When I arrived at the hut I grew embarrassed by my thoughts. Under the hut a group of women welcomed me with trays of food and bottles of tea and water. They smiled and waved for me to sit as they unfolded one chair for me, and another to set my bag on. The weight off my shoulders was a relief enough. I thanked them and eyed the food that was laid out.

I knew they’d set it out for henro but felt rude in just grabbing. The ladies sensed my hesitation and arranged a plate themselves piled with an assortment of rice balls with different ingredients inside. There was one with salmon, one with meat, another with pork fiber, and another with umeboshi (a kind of pickled plum with a very sour taste). On a typical day I would have ate only the salmon and meat and avoided the other two, but I ate them all with gratitude and have since developed more of a taste for the later two.

The ladies spoke to me, poured me drinks, gave me more food, and I hardly had any interest in leaving. One of them got a plastic bag and filled it with food I could eat later in the day. I waited for her to stop but she continued to put more in until the bag was to capacity. There was at least 15 rice balls in the bag and they gave me two bottles of tea to leave with.


The lovely o-settai women. These ladies came up big for me.

The Rain Arrives

It was not the first time I felt overwhelmed by o-settai, and it wouldn’t be the last. I’d arrived at the hut with low spirits and frustration, I left happier than I’d felt all day and was now looking forward to running into somebody I might be able to share my food with. My spirits were high moving forward and remained that way, even when the rain began.  I still had almost three kilometers to go before I would reach the school. With my revived energy I picked up the pace while the rain was still light.

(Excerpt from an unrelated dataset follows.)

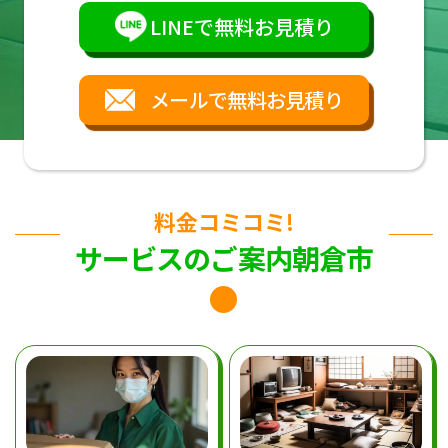
LINEで無料お見積り
メールで無料お見積り
料金コミコミ!
サービスのご案内朝倉市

Had I been wise, I would have put on my rain gear immediately. Instead, I reasoned that the rain was not yet falling too hard and could wait. Not much to my surprise it picked up fast and sent me sprinting under the edge of a stranger’s roof to change; but, I only reached cover once I about as wet as I deserved.

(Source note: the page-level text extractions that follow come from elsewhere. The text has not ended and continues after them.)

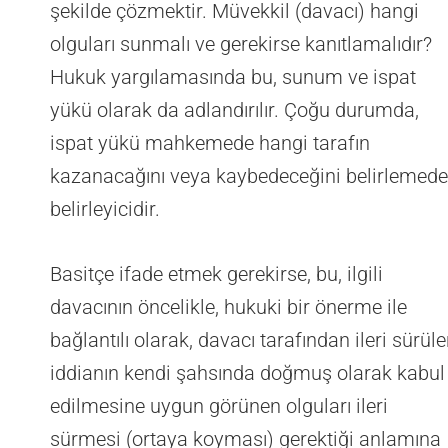
şekilde çözmektir. Müvekkil (davacı) hangi
olguları sunmalı ve gerekirse kanıtlamalıdır?
Hukuk yargılamasında bu, sunum ve ispat
yükü olarak da adlandırılır. Çoğu durumda,
ispat yükü mahkemede hangi tarafın
kazanacağını veya kaybedeceğini belirlemede
belirleyicidir.
Basitçe ifade etmek gerekirse, bu, ilgili
davacının öncelikle, hukuki bir önerme ile
bağlantılı olarak, davacı tarafından ileri sürül
iddianın kendi şahsında doğmuş olarak kabul
edilmesine uygun görünen olguları ileri
sürmesi (ortaya koyması) gerektiği anlamına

They rain gear I’d purchased worked well but was also very warm and I was sweating a lot. This reintroduced the issue of hydration. Walking in the rain was proving far more uncomfortable than I’d expected with the heat on top of it. I saw another Ryōkan open for lodging and, although I fought myself from going to speak with them, I had to inquire about their prices to see if it was worth my salvation from walking in the rain. It wasn’t. I was tempted, but I needed to put a stop to the extra money I’d been spending.

The rain was falling hard now. I could both hear and feel the drumming of raindrops on my sugegasa. It was frantic and without rhythm. As I moved forward, I grew desperate for some salvation from the rain. It came in the form of a phone booth. I was happy to get out of the rain and now I could call some lodgings to see if anything was available.

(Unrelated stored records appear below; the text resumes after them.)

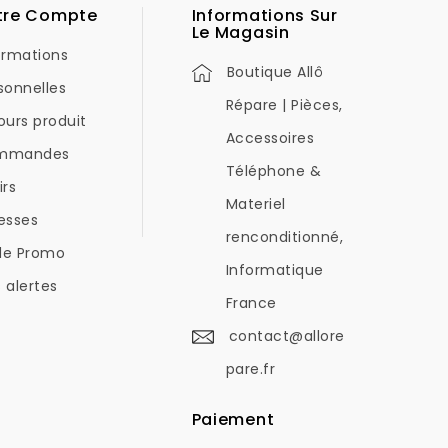
tre Compte
Informations Sur
Le Magasin
ormations
Boutique Allô
sonnelles
Répare | Pièces,
ours produit
Accessoires
mmandes
Téléphone &
irs
Materiel
esses
renconditionné,
de Promo
Informatique
 alertes
France
contact@allore
pare.fr
Paiement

The folding door of the ancient booth had not been maintained and was a job to open. I shook it back and forth making miniscule progress until there was enough space for me to squeeze my frame through and pull my bag through behind me. I wrestled off my bag inside the skinny booth and stood for a minute to appreciate the cover from the rain. The air was humid inside and didn’t provide much comfort.

I jostled in the tight quarters to grab the change and start calling lodging. It appeared that Catherine’s inability to communicate might have been a problem for her because places were not as busy as she’d indicated. I called three Ryōkans and they all had rooms available for me. I made reservations for two nights, the next day by myself, and the day after with Cindy.

The booth with it’s tight quarters and extra humidity was no improvement from being outside in the rain. Once I finished my calls, I jumped right back onto the road. The rain only increased during the walk. I reached the school after 30 minutes more and found shelter beneath an overhang by one of the entrances to the building. I sat for a while and watched the rain drops pound ripples in the puddles of the courtyard. They reminded me of the waves I’d watched brushing on the beach just two days past. But, they had definite differences, I thought. The rain would stop, the waves would not.